WHAT TO WORK ON. Among the entries below, count the lines holding the string "Pansigang". Respond with the number alone.

(Collected data)
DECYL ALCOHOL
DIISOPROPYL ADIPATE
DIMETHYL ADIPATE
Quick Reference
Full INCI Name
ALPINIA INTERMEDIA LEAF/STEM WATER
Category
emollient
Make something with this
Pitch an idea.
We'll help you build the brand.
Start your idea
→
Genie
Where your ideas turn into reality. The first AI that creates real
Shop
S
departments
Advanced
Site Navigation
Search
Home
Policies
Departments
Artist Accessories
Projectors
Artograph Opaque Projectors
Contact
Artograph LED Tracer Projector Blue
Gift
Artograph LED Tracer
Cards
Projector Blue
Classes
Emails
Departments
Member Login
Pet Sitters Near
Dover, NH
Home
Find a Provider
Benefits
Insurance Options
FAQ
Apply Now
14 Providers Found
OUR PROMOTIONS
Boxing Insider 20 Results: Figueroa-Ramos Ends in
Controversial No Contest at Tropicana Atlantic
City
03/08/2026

* * *

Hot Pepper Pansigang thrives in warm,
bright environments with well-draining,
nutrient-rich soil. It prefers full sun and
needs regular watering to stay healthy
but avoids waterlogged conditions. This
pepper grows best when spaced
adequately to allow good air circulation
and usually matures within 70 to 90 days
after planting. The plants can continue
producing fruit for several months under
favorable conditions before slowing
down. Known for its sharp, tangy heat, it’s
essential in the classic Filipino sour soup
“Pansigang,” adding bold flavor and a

ANSWER TO THE PROBLEM. 2